TimeZone.getAvailableIds(int) および TimeZone.getRawOffset() の制限と JCK
これらの TimeZone メソッドでは、タイム ゾーンの GMT オフセットは変更されないという API の設計上の前提に基づいてタイム スタンプを取得しない。そのため、戻り値の一貫性を常に保つことができない。JCK のテスト ケース TimeZone2014 では、これらのメソッドの戻り値の一貫性が保たれる。このテスト ケースは、GMT オフセットが将来変更されるタイム ゾーンがある場合に限り、失敗する。
回避策の修正が 5.0 update 4 および 6 Standard Edition に追加された。この修正には、タイム ゾーン データ ファイルの形式の変更も含まれている。したがって、いずれかのタイム ゾーンで将来 GMT オフセットの変更がある場合は、2 つのバージョンのタイム ゾーン データ アーカイブをツールに用意する必要がある。

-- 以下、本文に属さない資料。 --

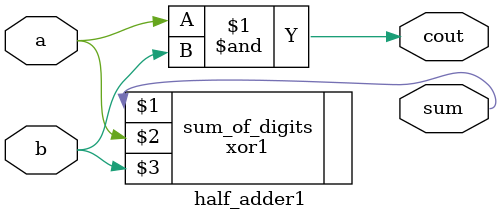
<source format=v>
module half_adder1(cout, sum, a, b);
	input a, b;
	output cout, sum;
	
	/*	xor'ing a and b to calculate a + b
	and and'ing a and b to calculate the carry_out	*/
	
	xor1 sum_of_digits(sum, a, b);
	and carry_of_sum(cout, a, b);
	
endmodule
</source>
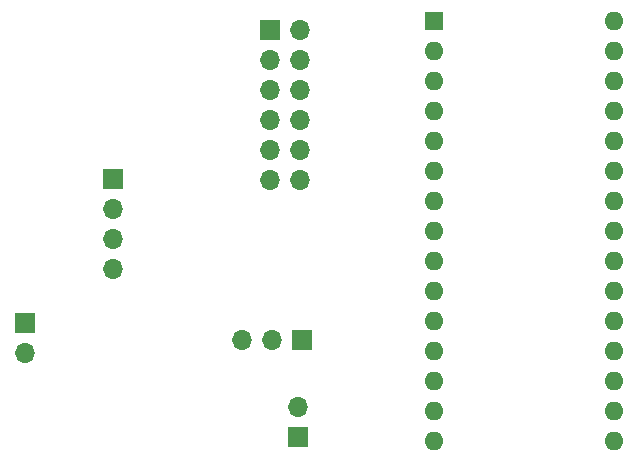
<source format=gbr>
%TF.GenerationSoftware,KiCad,Pcbnew,8.0.1*%
%TF.CreationDate,2024-06-23T19:51:28-03:00*%
%TF.ProjectId,DogFood,446f6746-6f6f-4642-9e6b-696361645f70,rev?*%
%TF.SameCoordinates,Original*%
%TF.FileFunction,Copper,L2,Bot*%
%TF.FilePolarity,Positive*%
%FSLAX46Y46*%
G04 Gerber Fmt 4.6, Leading zero omitted, Abs format (unit mm)*
G04 Created by KiCad (PCBNEW 8.0.1) date 2024-06-23 19:51:28*
%MOMM*%
%LPD*%
G01*
G04 APERTURE LIST*
%TA.AperFunction,ComponentPad*%
%ADD10R,1.600000X1.600000*%
%TD*%
%TA.AperFunction,ComponentPad*%
%ADD11O,1.600000X1.600000*%
%TD*%
%TA.AperFunction,ComponentPad*%
%ADD12O,1.700000X1.700000*%
%TD*%
%TA.AperFunction,ComponentPad*%
%ADD13R,1.700000X1.700000*%
%TD*%
G04 APERTURE END LIST*
D10*
%TO.P,A1,1,D1/TX*%
%TO.N,N/C*%
X101600000Y-71720000D03*
D11*
%TO.P,A1,2,D0/RX*%
%TO.N,unconnected-(A1-D0{slash}RX-Pad2)*%
X101600000Y-74260000D03*
%TO.P,A1,3,~{RESET}*%
%TO.N,unconnected-(A1-~{RESET}-Pad3)*%
X101600000Y-76800000D03*
%TO.P,A1,4,GND*%
%TO.N,Net-(J1-Pin_b2)*%
X101600000Y-79340000D03*
%TO.P,A1,5,D2*%
%TO.N,Net-(A1-D2)*%
X101600000Y-81880000D03*
%TO.P,A1,6,D3*%
%TO.N,Net-(A1-D3)*%
X101600000Y-84420000D03*
%TO.P,A1,7,D4*%
%TO.N,Net-(A1-D4)*%
X101600000Y-86960000D03*
%TO.P,A1,8,D5*%
%TO.N,Net-(A1-D5)*%
X101600000Y-89500000D03*
%TO.P,A1,9,D6*%
%TO.N,Net-(A1-D6)*%
X101600000Y-92040000D03*
%TO.P,A1,10,D7*%
%TO.N,unconnected-(A1-D7-Pad10)*%
X101600000Y-94580000D03*
%TO.P,A1,11,D8*%
%TO.N,unconnected-(A1-D8-Pad11)*%
X101600000Y-97120000D03*
%TO.P,A1,12,D9*%
%TO.N,Net-(A1-D9)*%
X101600000Y-99660000D03*
%TO.P,A1,13,D10*%
%TO.N,unconnected-(A1-D10-Pad13)*%
X101600000Y-102200000D03*
%TO.P,A1,14,D11*%
%TO.N,Net-(A1-D11)*%
X101600000Y-104740000D03*
%TO.P,A1,15,D12*%
%TO.N,Net-(A1-D12)*%
X101600000Y-107280000D03*
%TO.P,A1,16,D13*%
%TO.N,unconnected-(A1-D13-Pad16)*%
X116840000Y-107280000D03*
%TO.P,A1,17,3V3*%
%TO.N,Net-(A1-3V3)*%
X116840000Y-104740000D03*
%TO.P,A1,18,AREF*%
%TO.N,unconnected-(A1-AREF-Pad18)*%
X116840000Y-102200000D03*
%TO.P,A1,19,A0*%
%TO.N,unconnected-(A1-A0-Pad19)*%
X116840000Y-99660000D03*
%TO.P,A1,20,A1*%
%TO.N,unconnected-(A1-A1-Pad20)*%
X116840000Y-97120000D03*
%TO.P,A1,21,A2*%
%TO.N,unconnected-(A1-A2-Pad21)*%
X116840000Y-94580000D03*
%TO.P,A1,22,A3*%
%TO.N,unconnected-(A1-A3-Pad22)*%
X116840000Y-92040000D03*
%TO.P,A1,23,A4*%
%TO.N,unconnected-(A1-A4-Pad23)*%
X116840000Y-89500000D03*
%TO.P,A1,24,A5*%
%TO.N,unconnected-(A1-A5-Pad24)*%
X116840000Y-86960000D03*
%TO.P,A1,25,A6*%
%TO.N,unconnected-(A1-A6-Pad25)*%
X116840000Y-84420000D03*
%TO.P,A1,26,A7*%
%TO.N,unconnected-(A1-A7-Pad26)*%
X116840000Y-81880000D03*
%TO.P,A1,27,+5V*%
%TO.N,Net-(A1-+5V)*%
X116840000Y-79340000D03*
%TO.P,A1,28,~{RESET}*%
%TO.N,unconnected-(A1-~{RESET}-Pad28)*%
X116840000Y-76800000D03*
%TO.P,A1,29,GND*%
%TO.N,Net-(J1-Pin_b2)*%
X116840000Y-74260000D03*
%TO.P,A1,30,VIN*%
%TO.N,unconnected-(A1-VIN-Pad30)*%
X116840000Y-71720000D03*
%TD*%
D12*
%TO.P,J6,2,Pin_2*%
%TO.N,Net-(J1-Pin_b2)*%
X66954400Y-99867800D03*
D13*
%TO.P,J6,1,Pin_1*%
%TO.N,Net-(A1-+5V)*%
X66954400Y-97327800D03*
%TD*%
%TO.P,J5,1,Pin_1*%
%TO.N,Net-(A1-D12)*%
X90068400Y-106989800D03*
D12*
%TO.P,J5,2,Pin_2*%
%TO.N,Net-(A1-D11)*%
X90068400Y-104449800D03*
%TD*%
D13*
%TO.P,J4,1,Pin_1*%
%TO.N,Net-(A1-D9)*%
X90373200Y-98755200D03*
D12*
%TO.P,J4,2,Pin_2*%
%TO.N,Net-(A1-+5V)*%
X87833200Y-98755200D03*
%TO.P,J4,3,Pin_3*%
%TO.N,Net-(J1-Pin_b2)*%
X85293200Y-98755200D03*
%TD*%
%TO.P,J2,4,Pin_4*%
%TO.N,Net-(A1-+5V)*%
X74371200Y-92760800D03*
%TO.P,J2,3,Pin_3*%
%TO.N,Net-(A1-D6)*%
X74371200Y-90220800D03*
%TO.P,J2,2,Pin_2*%
%TO.N,Net-(A1-D5)*%
X74371200Y-87680800D03*
D13*
%TO.P,J2,1,Pin_1*%
%TO.N,Net-(J1-Pin_b2)*%
X74371200Y-85140800D03*
%TD*%
%TO.P,J1,1*%
%TO.N,Net-(J1-Pin_b2)*%
X87680800Y-72491600D03*
D12*
%TO.P,J1,2*%
%TO.N,Net-(A1-3V3)*%
X90220800Y-72491600D03*
%TO.P,J1,3*%
%TO.N,N/C*%
X87680800Y-75031600D03*
%TO.P,J1,4*%
%TO.N,Net-(J1-Pin_b2)*%
X90220800Y-75031600D03*
%TO.P,J1,5*%
%TO.N,N/C*%
X87680800Y-77571600D03*
%TO.P,J1,6*%
X90220800Y-77571600D03*
%TO.P,J1,7*%
X87680800Y-80111600D03*
%TO.P,J1,8*%
X90220800Y-80111600D03*
%TO.P,J1,9*%
X87680800Y-82651600D03*
%TO.P,J1,10*%
X90220800Y-82651600D03*
%TO.P,J1,11*%
X87680800Y-85191600D03*
%TO.P,J1,12*%
X90220800Y-85191600D03*
%TD*%
M02*

</source>
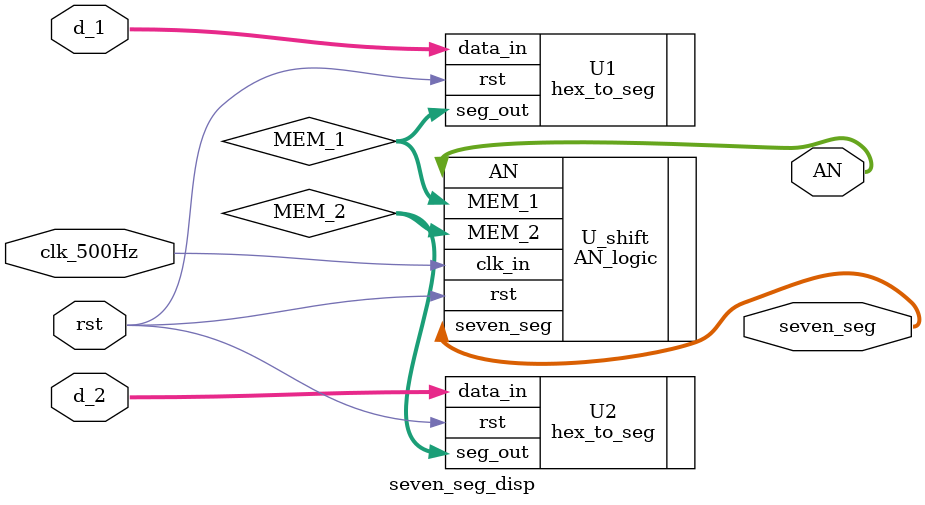
<source format=v>
`timescale 1ns / 1ps

module seven_seg_disp(
    input [3:0] d_1,
    input [3:0] d_2,
    //input [3:0] d_3,
    //input [3:0] d_4,
    //input clk_in,
    input rst,
    output [7:0] AN,
    output [6:0] seven_seg,
	
	input clk_500Hz
    );

wire [6:0] MEM_1, MEM_2;
wire [6:0] MEM_3, MEM_4;


hex_to_seg U1 (.rst(rst), .data_in(d_1), .seg_out(MEM_1));
hex_to_seg U2 (.rst(rst), .data_in(d_2), .seg_out(MEM_2));
//hex_to_seg U3 (.clk_in(clk_in), .rst(rst), .data_in(d_3), .seg_out(MEM_3));
//hex_to_seg U4 (.clk_in(clk_in), .rst(rst), .data_in(d_4), .seg_out(MEM_4));	
	
AN_logic U_shift(
	.clk_in(clk_500Hz), .rst(rst),
	.MEM_1(MEM_1), .MEM_2(MEM_2), //.MEM_3(MEM_3), .MEM_4(MEM_4),
	.AN(AN), .seven_seg(seven_seg));

	
endmodule

</source>
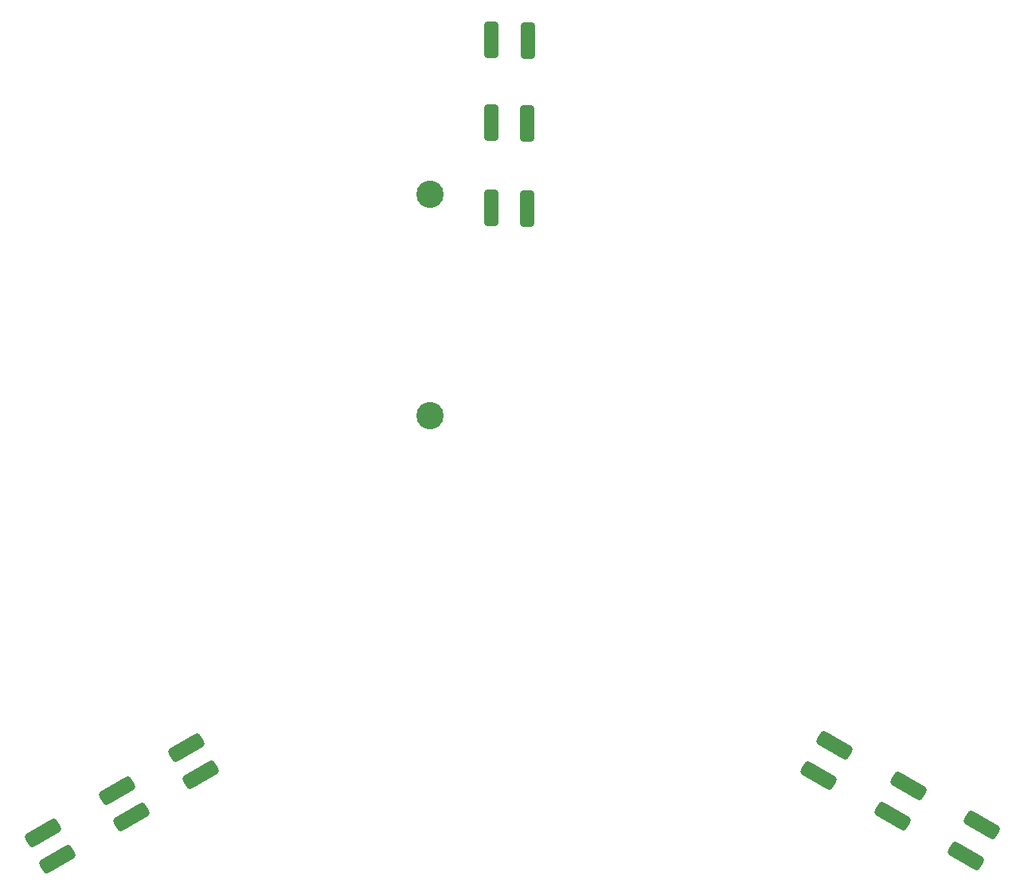
<source format=gbr>
%TF.GenerationSoftware,KiCad,Pcbnew,7.0.8*%
%TF.CreationDate,2024-08-08T21:58:03+02:00*%
%TF.ProjectId,Fidget_Spinner,46696467-6574-45f5-9370-696e6e65722e,rev?*%
%TF.SameCoordinates,Original*%
%TF.FileFunction,Soldermask,Top*%
%TF.FilePolarity,Negative*%
%FSLAX46Y46*%
G04 Gerber Fmt 4.6, Leading zero omitted, Abs format (unit mm)*
G04 Created by KiCad (PCBNEW 7.0.8) date 2024-08-08 21:58:03*
%MOMM*%
%LPD*%
G01*
G04 APERTURE LIST*
G04 Aperture macros list*
%AMRoundRect*
0 Rectangle with rounded corners*
0 $1 Rounding radius*
0 $2 $3 $4 $5 $6 $7 $8 $9 X,Y pos of 4 corners*
0 Add a 4 corners polygon primitive as box body*
4,1,4,$2,$3,$4,$5,$6,$7,$8,$9,$2,$3,0*
0 Add four circle primitives for the rounded corners*
1,1,$1+$1,$2,$3*
1,1,$1+$1,$4,$5*
1,1,$1+$1,$6,$7*
1,1,$1+$1,$8,$9*
0 Add four rect primitives between the rounded corners*
20,1,$1+$1,$2,$3,$4,$5,0*
20,1,$1+$1,$4,$5,$6,$7,0*
20,1,$1+$1,$6,$7,$8,$9,0*
20,1,$1+$1,$8,$9,$2,$3,0*%
G04 Aperture macros list end*
%ADD10RoundRect,0.414285X0.385715X1.535715X-0.385715X1.535715X-0.385715X-1.535715X0.385715X-1.535715X0*%
%ADD11RoundRect,0.414285X-0.385715X-1.535715X0.385715X-1.535715X0.385715X1.535715X-0.385715X1.535715X0*%
%ADD12RoundRect,0.414285X-1.137111X1.101896X-1.522826X0.433819X1.137111X-1.101896X1.522826X-0.433819X0*%
%ADD13RoundRect,0.414285X-1.522826X-0.433819X-1.137111X-1.101896X1.522826X0.433819X1.137111X1.101896X0*%
%ADD14C,2.900000*%
%ADD15RoundRect,0.414285X1.137111X-1.101896X1.522826X-0.433819X-1.137111X1.101896X-1.522826X0.433819X0*%
%ADD16RoundRect,0.414285X1.522826X0.433819X1.137111X1.101896X-1.522826X-0.433819X-1.137111X-1.101896X0*%
G04 APERTURE END LIST*
D10*
%TO.C,D2*%
X66500000Y-54550000D03*
X62650000Y-54450000D03*
%TD*%
D11*
%TO.C,D3*%
X62630000Y-63500000D03*
X66480000Y-63600000D03*
%TD*%
D12*
%TO.C,D5*%
X105290000Y-128190000D03*
X106990000Y-124940000D03*
%TD*%
D13*
%TO.C,D9*%
X30210000Y-120950000D03*
X31760000Y-123750000D03*
%TD*%
D14*
%TO.C,S2*%
X56150000Y-62080000D03*
X56100000Y-85630000D03*
%TD*%
D15*
%TO.C,D4*%
X99180000Y-120620000D03*
X97480000Y-123870000D03*
%TD*%
D11*
%TO.C,D1*%
X62660000Y-45630000D03*
X66510000Y-45730000D03*
%TD*%
D13*
%TO.C,D7*%
X14940000Y-129990000D03*
X16490000Y-132790000D03*
%TD*%
D15*
%TO.C,D6*%
X114790000Y-129160000D03*
X113090000Y-132410000D03*
%TD*%
D16*
%TO.C,D8*%
X24420000Y-128270000D03*
X22870000Y-125470000D03*
%TD*%
M02*

</source>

詳細については、Sun のバグ 5055567 を参照。

注意 : 実際の GMT オフセットの変更が発生するまでは、5055567 の修正がない場合、JCK テスト ケースは失敗する。

ソフトウェア パッケージ管理エラー
現在の TZUpdater は、ネイティブのオペレーティング環境のソフトウェア パッケージ管理インフラストラクチャの外側で動作する。TZUpdater を使用して新しいタイム ゾーン データ ファイルをインストールすると、Solaris pkgchk などのコマンドでは、TZUpdater によって変更されたファイルに関するエラーが報告される。これらのファイルは jre/lib/zi ディレクトリにある。